Built between 1920-1921 by Herman Treaccar, who lived next door and oversaw its construction, this Craftsman cottage served as a rental home for one of his workmen. Featuring an expansive front porch, two large bedrooms, and one bathroom, the original home was near identical to what you see today.
As is usually the case when it comes to the historical record, more information can be found on the property's owner, Heiman Treaccar, a prominent lawyer, community leader, and member of the Knights of Columbus. As for the occupants of the rental cottage Heiman built next to his own, very little is known.
About the Original Owners
Heiman Treaccar married Charlotte Jane "Janie" Shepherd on August 18, 1917, just a few months after the U.S. officially entered World War I. The couple would have been greatly relieved to learn that due to his role as an official of the state (Heiman was Assistant County Attorney), he was able to claim exemption from the Selective Service Act passed by Congress in May 1917, which required all men between the ages of 21-30 to register for military service. Heiman was 28 at the time.

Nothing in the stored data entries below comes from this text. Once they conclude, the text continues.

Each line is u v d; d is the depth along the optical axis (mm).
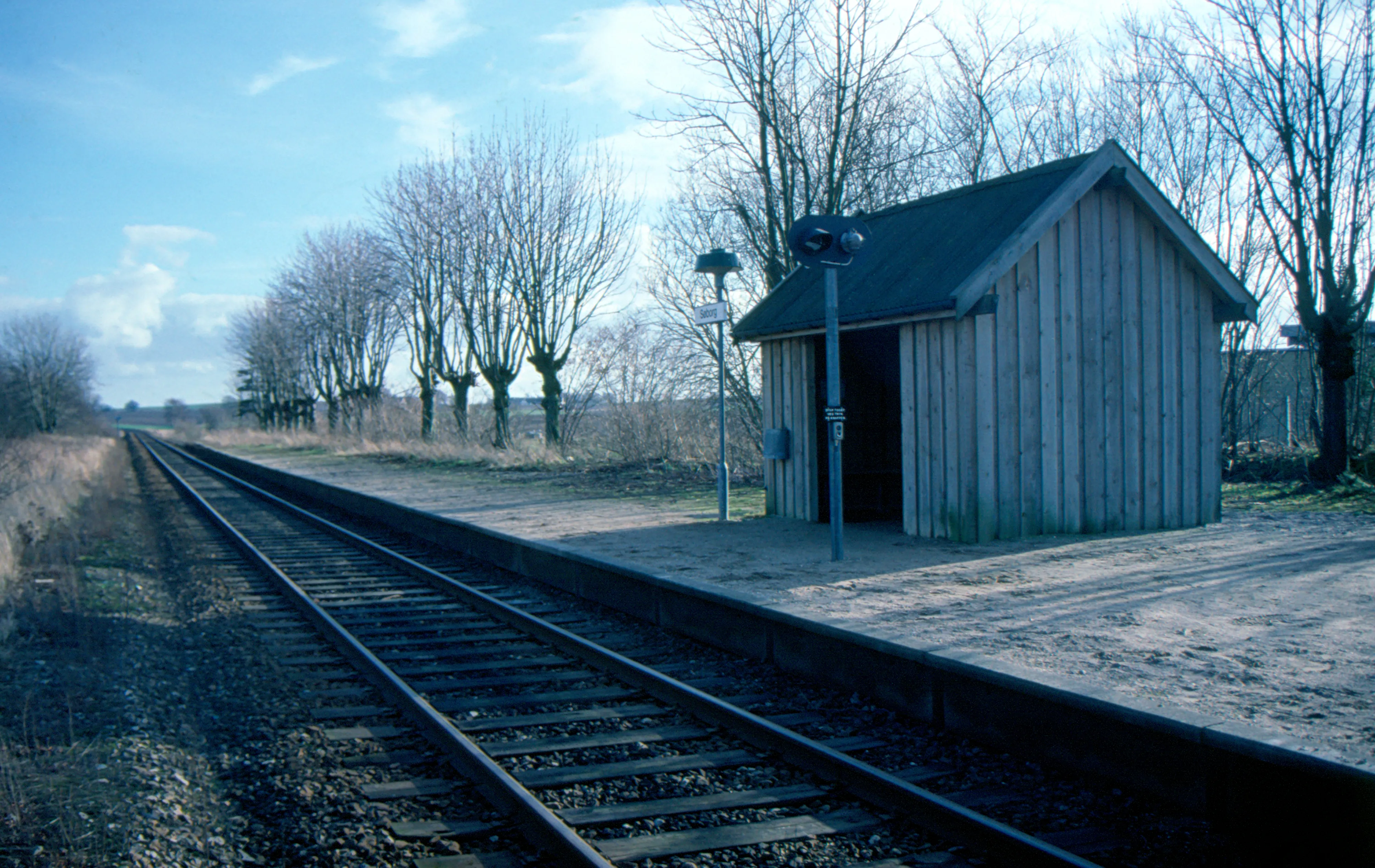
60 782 4820
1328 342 16438
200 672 7402
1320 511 12758
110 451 54125
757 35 19344
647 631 8547
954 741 5395
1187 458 11516
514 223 30094
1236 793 4039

They moved into the corner property sometime after marrying and commenced building the new house next door. Upon its completion in 1921, Heiman rented it out to workmen, though it's unclear if he employed the workmen or was strictly their landlord.
Heiman's Childhood Home
Less than two miles down Broadway, Heiman's childhood home still stands. Heiman (Germanic derivative of Hermann) Hugo Treaccar was born on September 25, 1889, in Galveston, to Joseph, a carpenter and contractor, and Lizzie, whose occupation in 1898 was dressmaking but who switched to real estate sometime before 1910, according to the U.S. Census of that year. A newspaper record in January 1903 indicates that Joseph and Lizzie divorced, and Lizzie was able to keep the first residence they shared (pictured below). Young Heiman would have been just shy of 15 years old at the time.

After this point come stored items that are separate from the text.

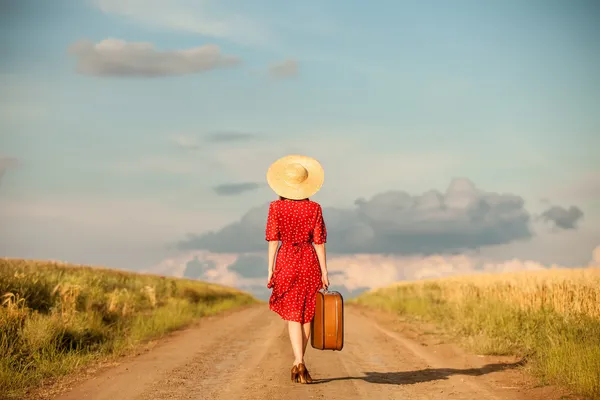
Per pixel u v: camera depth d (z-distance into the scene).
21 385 7.64
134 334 13.37
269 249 7.51
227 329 16.67
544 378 8.11
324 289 7.64
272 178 7.59
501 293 19.08
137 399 6.93
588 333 10.85
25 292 13.01
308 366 9.63
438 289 33.00
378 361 10.25
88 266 39.25
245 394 7.25
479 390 7.55
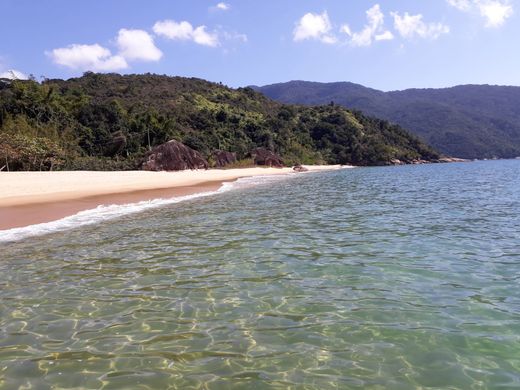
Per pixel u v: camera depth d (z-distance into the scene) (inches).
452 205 700.7
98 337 203.9
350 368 173.8
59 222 559.8
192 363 178.2
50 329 213.9
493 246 386.9
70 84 4313.5
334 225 515.8
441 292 263.3
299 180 1665.8
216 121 3804.1
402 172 2274.9
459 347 190.5
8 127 2153.1
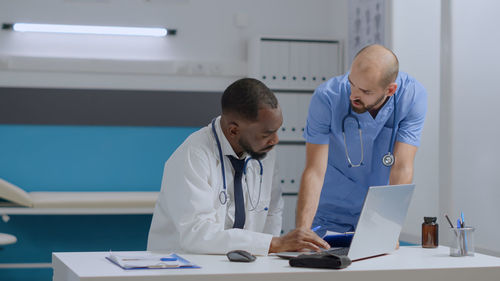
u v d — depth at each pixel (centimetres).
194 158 193
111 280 144
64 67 473
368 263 170
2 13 468
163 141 490
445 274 165
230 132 191
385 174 255
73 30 477
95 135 479
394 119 238
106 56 484
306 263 160
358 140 247
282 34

Before Treaccar: A Corner Store
Before Heiman and Janie called this corner home, Galveston directories indicate many different residents lived at this property's address prior to 1900, when the lot was occupied by a business that sold groceries and beer. As was typical of most storefront businesses, a large awning extending out to the street can be seen in the 1899 Sanborn Fire Insurance map.

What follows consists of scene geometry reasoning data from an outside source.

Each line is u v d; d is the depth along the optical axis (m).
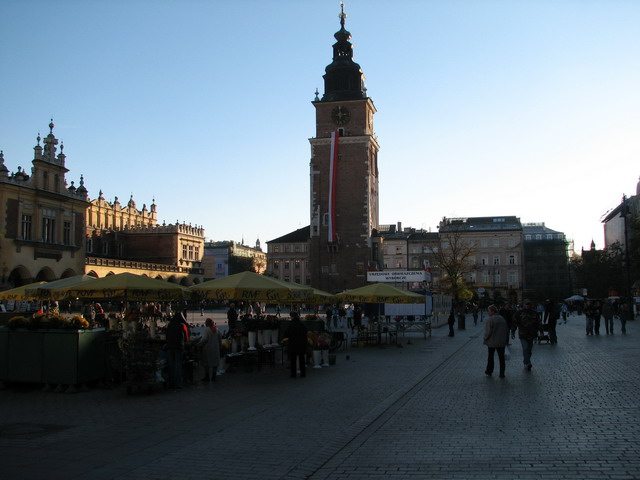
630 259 62.44
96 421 12.03
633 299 66.94
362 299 31.92
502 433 10.55
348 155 86.62
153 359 15.54
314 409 13.23
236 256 144.50
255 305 36.81
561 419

Over a hundred years ago, the corner was likely a lively scene; but all traces of the business and its customers were erased in the Storm of 1900. A map of the storm damage was published by the Houston Daily Post just weeks after the storm, indicating the "total destruction" of most of the island's southeastern end. It took more than 20 years for the unoccupied land next to Heiman's residence to be redeveloped into the craftsman home located there today.